» WORK INSTRUCTIONS
Please pull out every line of the material below that contains the string "Resp", and copy each one in full.
↓
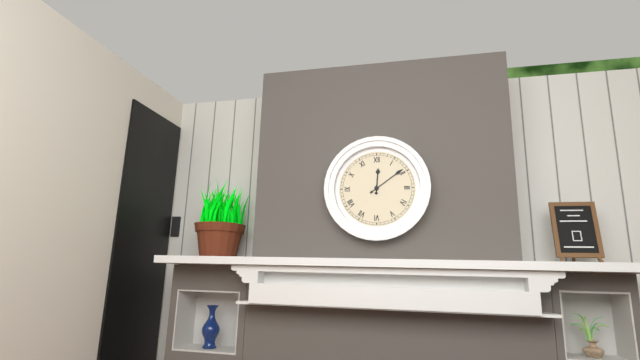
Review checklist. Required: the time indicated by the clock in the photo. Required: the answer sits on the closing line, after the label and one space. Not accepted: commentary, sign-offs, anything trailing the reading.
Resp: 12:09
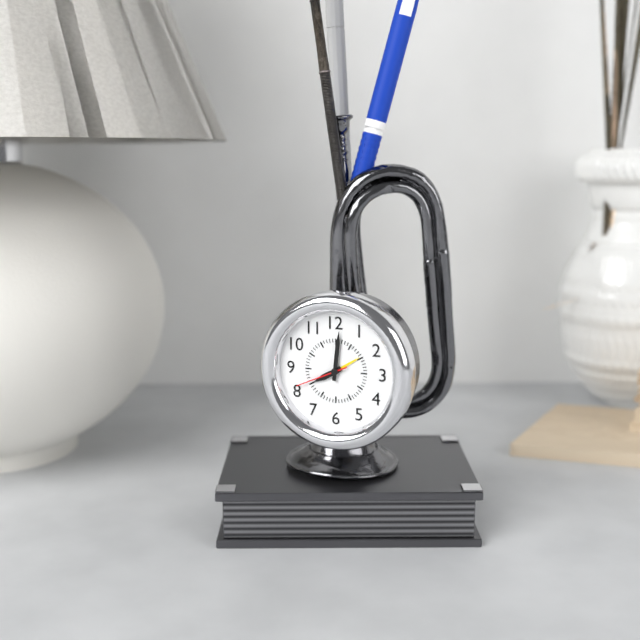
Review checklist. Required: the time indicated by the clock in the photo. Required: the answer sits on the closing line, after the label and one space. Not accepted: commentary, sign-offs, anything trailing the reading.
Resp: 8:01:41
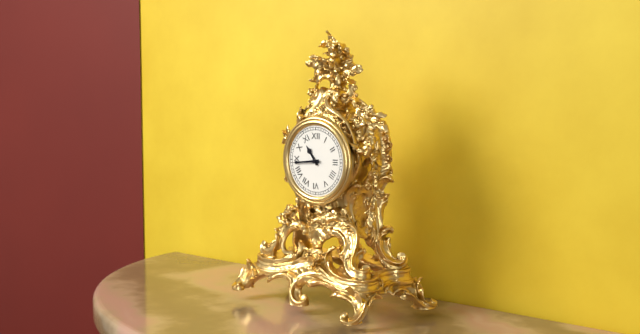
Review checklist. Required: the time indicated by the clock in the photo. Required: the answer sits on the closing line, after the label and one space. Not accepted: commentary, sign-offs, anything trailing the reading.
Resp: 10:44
↑
↓
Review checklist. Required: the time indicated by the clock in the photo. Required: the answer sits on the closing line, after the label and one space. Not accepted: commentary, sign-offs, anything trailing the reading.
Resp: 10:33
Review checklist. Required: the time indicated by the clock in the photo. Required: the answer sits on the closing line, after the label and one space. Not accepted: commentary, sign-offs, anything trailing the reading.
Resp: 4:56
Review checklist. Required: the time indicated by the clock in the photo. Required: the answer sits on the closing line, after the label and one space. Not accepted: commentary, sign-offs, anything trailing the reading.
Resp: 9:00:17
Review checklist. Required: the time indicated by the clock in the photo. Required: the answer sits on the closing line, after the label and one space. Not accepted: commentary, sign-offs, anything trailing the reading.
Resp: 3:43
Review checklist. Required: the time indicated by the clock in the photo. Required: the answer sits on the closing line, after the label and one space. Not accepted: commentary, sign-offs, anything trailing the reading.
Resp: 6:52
↑
» THE SOLUTION
Resp: 12:09
Resp: 8:01:41
Resp: 10:44
Resp: 10:33
Resp: 4:56
Resp: 9:00:17
Resp: 3:43
Resp: 6:52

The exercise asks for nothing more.